Kids with autism miss significance of eye contact
New York, Nov 19 (IANS) Young children with autism look less at other people's eyes because they miss the significance of social information in others' eyes, new research has found.

While reduced eye contact is a well-known symptom of autism used in early screeners and diagnostic instruments, why children with autism look less at other people's eyes has not been known.

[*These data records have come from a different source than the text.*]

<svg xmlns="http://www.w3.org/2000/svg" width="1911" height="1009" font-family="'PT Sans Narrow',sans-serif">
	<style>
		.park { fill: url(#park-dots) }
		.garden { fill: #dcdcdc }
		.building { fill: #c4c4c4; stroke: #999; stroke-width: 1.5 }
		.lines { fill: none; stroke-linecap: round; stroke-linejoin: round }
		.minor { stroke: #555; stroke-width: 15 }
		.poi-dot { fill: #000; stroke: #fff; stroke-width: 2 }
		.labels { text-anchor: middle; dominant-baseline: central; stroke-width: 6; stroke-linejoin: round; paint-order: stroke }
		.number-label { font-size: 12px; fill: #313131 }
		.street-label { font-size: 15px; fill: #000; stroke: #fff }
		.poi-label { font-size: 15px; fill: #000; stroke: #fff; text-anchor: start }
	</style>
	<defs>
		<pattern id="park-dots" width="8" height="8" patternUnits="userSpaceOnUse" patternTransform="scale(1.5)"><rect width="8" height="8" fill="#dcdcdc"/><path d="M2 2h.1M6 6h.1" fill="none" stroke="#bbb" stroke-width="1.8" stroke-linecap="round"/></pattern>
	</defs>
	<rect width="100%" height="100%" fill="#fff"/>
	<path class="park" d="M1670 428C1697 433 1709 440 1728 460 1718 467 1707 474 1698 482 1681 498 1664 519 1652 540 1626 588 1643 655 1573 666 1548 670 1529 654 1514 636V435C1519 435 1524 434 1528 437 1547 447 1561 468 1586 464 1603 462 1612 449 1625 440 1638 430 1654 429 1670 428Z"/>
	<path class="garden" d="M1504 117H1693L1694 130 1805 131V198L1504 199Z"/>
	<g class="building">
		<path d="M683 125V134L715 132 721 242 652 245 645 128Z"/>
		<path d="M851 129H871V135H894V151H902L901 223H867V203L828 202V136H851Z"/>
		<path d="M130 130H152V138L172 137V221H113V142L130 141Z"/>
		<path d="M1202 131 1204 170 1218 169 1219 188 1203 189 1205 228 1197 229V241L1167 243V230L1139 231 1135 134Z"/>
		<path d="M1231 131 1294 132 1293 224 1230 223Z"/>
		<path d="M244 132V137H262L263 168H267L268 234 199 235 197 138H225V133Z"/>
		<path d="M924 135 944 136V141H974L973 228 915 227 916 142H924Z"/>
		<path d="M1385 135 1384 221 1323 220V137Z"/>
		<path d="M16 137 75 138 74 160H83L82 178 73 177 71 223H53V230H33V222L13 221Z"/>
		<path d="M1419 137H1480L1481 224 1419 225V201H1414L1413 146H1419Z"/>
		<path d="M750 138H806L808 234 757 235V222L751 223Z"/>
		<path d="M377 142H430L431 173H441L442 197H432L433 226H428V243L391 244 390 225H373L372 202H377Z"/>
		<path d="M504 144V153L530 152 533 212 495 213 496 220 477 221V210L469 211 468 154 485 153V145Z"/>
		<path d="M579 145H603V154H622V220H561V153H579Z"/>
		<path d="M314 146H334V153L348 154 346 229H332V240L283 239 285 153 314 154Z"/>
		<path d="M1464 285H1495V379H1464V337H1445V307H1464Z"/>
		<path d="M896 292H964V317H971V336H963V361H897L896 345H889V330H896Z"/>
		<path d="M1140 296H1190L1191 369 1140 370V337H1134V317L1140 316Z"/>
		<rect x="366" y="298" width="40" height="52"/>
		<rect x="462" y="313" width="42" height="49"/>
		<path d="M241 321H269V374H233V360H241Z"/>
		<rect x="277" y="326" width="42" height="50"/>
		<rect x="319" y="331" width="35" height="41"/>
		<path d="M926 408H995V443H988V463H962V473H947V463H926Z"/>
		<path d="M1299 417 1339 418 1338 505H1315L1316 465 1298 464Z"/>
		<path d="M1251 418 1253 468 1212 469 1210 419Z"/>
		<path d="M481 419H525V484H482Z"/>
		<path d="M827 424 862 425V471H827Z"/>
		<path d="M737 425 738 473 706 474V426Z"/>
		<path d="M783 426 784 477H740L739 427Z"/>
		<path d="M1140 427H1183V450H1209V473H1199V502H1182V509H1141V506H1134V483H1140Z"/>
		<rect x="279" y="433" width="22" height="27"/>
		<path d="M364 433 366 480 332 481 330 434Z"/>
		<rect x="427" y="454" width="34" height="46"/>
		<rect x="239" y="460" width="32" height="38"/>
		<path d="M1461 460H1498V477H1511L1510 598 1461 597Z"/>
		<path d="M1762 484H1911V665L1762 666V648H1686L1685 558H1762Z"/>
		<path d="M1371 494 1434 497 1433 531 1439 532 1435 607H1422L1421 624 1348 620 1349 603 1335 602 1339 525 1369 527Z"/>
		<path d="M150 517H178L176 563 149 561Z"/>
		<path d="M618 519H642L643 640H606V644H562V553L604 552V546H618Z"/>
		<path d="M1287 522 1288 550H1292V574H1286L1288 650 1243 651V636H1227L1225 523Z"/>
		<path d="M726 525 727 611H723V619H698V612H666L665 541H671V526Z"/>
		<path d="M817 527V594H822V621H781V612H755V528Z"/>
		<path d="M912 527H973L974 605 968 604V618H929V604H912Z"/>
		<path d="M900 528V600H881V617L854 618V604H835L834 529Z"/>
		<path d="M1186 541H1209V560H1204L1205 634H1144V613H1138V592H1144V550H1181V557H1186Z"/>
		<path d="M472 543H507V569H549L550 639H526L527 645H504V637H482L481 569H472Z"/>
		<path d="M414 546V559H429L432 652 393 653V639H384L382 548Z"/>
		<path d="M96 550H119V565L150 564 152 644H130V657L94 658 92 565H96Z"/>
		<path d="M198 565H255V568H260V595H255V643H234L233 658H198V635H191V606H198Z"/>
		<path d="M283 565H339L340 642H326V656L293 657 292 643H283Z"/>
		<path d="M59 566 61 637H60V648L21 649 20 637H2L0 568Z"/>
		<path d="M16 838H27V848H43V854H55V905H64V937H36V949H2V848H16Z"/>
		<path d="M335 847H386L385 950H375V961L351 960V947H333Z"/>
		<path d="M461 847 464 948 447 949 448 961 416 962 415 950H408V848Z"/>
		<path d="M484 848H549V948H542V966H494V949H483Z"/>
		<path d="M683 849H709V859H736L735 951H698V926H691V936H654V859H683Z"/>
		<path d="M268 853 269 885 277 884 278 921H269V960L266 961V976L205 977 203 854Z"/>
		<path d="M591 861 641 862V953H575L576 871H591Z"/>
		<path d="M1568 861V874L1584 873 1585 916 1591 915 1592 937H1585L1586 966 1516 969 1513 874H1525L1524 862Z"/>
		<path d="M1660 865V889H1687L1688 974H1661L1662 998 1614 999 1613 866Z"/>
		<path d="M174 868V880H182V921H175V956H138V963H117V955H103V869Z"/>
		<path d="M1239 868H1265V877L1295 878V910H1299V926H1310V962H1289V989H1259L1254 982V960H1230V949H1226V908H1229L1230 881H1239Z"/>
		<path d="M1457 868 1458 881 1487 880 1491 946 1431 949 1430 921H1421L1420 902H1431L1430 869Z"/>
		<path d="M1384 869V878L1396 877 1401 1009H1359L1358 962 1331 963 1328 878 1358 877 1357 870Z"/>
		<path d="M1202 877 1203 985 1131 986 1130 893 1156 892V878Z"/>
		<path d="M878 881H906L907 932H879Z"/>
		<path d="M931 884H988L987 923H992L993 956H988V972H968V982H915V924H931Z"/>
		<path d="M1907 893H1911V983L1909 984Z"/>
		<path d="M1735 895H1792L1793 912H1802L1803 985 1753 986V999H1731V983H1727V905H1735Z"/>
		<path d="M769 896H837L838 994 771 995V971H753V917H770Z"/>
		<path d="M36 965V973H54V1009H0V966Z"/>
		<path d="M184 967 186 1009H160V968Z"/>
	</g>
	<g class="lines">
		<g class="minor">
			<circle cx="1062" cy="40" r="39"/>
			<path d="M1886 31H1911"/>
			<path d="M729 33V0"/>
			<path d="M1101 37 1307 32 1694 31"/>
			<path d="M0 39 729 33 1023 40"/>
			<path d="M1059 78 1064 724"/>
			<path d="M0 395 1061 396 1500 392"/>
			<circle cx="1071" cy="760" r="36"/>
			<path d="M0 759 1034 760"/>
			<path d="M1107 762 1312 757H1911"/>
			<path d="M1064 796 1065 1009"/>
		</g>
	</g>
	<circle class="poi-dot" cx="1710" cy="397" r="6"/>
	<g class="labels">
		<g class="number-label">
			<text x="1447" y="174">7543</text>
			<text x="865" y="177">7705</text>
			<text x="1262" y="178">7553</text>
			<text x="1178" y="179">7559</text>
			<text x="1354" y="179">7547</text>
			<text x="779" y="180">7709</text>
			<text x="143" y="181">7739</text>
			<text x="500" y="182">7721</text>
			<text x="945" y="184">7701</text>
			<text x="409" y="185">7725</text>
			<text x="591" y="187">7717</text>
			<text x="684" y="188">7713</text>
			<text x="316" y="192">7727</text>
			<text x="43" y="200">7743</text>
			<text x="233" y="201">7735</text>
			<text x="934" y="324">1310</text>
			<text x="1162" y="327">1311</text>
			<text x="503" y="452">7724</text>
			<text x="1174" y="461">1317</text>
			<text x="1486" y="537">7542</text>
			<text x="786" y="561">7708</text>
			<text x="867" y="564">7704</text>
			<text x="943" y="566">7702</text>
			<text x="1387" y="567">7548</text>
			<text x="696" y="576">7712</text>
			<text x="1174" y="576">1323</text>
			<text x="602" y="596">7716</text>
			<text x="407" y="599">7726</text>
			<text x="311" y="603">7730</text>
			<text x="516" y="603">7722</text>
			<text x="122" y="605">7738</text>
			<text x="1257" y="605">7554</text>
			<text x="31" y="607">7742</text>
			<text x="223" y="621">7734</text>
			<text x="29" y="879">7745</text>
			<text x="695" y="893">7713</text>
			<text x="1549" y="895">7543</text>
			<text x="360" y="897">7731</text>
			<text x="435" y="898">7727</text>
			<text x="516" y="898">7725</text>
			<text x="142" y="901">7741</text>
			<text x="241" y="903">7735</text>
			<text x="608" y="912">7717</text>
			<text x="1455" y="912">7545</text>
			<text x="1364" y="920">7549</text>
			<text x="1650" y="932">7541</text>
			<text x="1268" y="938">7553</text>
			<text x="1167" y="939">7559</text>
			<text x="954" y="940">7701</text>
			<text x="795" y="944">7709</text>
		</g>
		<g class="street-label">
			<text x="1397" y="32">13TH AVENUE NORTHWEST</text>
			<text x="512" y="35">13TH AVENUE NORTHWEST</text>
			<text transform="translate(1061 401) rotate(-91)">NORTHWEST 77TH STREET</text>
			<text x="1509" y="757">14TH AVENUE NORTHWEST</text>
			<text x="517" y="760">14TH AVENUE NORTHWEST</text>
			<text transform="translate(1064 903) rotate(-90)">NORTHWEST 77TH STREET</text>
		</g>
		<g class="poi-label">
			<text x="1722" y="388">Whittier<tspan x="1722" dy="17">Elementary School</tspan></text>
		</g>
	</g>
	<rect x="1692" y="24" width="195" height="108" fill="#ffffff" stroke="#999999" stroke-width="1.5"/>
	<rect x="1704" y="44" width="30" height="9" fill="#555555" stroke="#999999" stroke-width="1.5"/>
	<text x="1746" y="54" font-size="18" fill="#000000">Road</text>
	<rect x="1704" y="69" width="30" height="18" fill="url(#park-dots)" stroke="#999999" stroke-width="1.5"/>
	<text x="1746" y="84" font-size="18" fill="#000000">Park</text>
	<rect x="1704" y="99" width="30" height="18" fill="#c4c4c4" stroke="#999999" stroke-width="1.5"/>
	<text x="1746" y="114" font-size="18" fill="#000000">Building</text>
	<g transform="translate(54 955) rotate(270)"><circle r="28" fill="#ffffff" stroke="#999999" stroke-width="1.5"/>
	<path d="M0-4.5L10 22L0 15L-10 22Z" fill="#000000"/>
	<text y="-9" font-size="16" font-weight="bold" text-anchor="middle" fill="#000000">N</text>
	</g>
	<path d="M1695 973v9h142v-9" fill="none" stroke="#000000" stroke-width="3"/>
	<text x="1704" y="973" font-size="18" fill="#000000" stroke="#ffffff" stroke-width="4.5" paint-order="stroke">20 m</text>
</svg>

The new research, reported in the American Journal of Psychiatry, helps answer that question.

"This is important because we're disentangling very different understandings of autism," said Jennifer Moriuchi from Emory University in Atlanta, Georgia, US.

 

"Depending on why you think children with autism are making less eye contact, you might have different approaches to treatment and different ideas about the brain basis of autism," Moriuchi explained.

The researchers studied how 86 two-year-old children with and without autism paid attention to other people's eyes.

Children with autism watched a series of carefully made videos.

"Before each video, we flashed a small picture to capture the child's attention, and when they looked to where the picture had been, they found that they were either looking directly at another person's eyes or looking away from the eyes," Moriuchi said.

"When we did this repeatedly, we found that young children with autism continued to look straight at the eyes. Like their peers without autism, they didn't look away from the eyes or try to avoid the eyes in any way," Moriuchi added.

However, when varying levels of socially meaningful eye contact were presented, children with autism looked less at other people's eyes than their peers without autism.

"These results go against the idea that young children with autism actively avoid eye contact," Warren Jones, Director of Research at Marcus Autism Centre in Atlanta.

"They're looking less at the eyes not because of an aversion to making eye contact, but because they don't appear to understand the social significance of eye contact," Jones noted.